*** Opening Input records ***

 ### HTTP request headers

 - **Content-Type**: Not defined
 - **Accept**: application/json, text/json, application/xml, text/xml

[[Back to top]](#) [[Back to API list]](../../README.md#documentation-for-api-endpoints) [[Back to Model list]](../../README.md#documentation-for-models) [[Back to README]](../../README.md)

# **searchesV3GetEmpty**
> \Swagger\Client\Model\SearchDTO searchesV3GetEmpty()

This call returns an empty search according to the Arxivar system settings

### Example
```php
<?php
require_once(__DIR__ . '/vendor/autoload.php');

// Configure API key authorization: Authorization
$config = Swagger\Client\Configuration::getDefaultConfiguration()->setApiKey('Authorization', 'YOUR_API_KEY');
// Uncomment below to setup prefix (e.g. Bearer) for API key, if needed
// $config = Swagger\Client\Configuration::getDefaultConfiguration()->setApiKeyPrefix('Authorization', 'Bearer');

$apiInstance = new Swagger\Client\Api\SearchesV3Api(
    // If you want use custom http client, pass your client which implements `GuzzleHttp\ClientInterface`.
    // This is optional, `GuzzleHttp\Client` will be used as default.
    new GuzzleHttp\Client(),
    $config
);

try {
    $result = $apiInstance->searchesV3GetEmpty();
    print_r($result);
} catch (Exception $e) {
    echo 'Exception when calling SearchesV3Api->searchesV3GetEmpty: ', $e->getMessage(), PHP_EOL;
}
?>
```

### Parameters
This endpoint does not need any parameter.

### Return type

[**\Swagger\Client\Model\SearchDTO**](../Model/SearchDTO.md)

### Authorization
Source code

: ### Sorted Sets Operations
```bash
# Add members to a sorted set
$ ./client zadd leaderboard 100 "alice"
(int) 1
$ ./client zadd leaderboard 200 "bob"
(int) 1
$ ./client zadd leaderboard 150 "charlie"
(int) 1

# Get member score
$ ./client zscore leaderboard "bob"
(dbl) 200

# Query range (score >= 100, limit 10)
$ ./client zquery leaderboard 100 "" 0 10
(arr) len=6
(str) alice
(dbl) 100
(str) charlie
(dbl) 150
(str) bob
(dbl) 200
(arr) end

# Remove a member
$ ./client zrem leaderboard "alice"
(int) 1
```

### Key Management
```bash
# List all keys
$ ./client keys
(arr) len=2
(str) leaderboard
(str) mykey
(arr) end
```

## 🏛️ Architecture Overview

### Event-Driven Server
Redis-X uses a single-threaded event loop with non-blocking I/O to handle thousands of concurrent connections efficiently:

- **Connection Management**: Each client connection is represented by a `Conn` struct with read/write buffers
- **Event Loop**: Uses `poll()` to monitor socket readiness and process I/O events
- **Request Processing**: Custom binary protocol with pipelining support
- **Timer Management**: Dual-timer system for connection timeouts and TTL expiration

*** Closing Input records ***

**What you will do:**
Filter the entries down to the lines that include the string "leaderboard".

**Exercise output:**
$ ./client zadd leaderboard 100 "alice"
$ ./client zadd leaderboard 200 "bob"
$ ./client zadd leaderboard 150 "charlie"
$ ./client zscore leaderboard "bob"
$ ./client zquery leaderboard 100 "" 0 10
$ ./client zrem leaderboard "alice"
(str) leaderboard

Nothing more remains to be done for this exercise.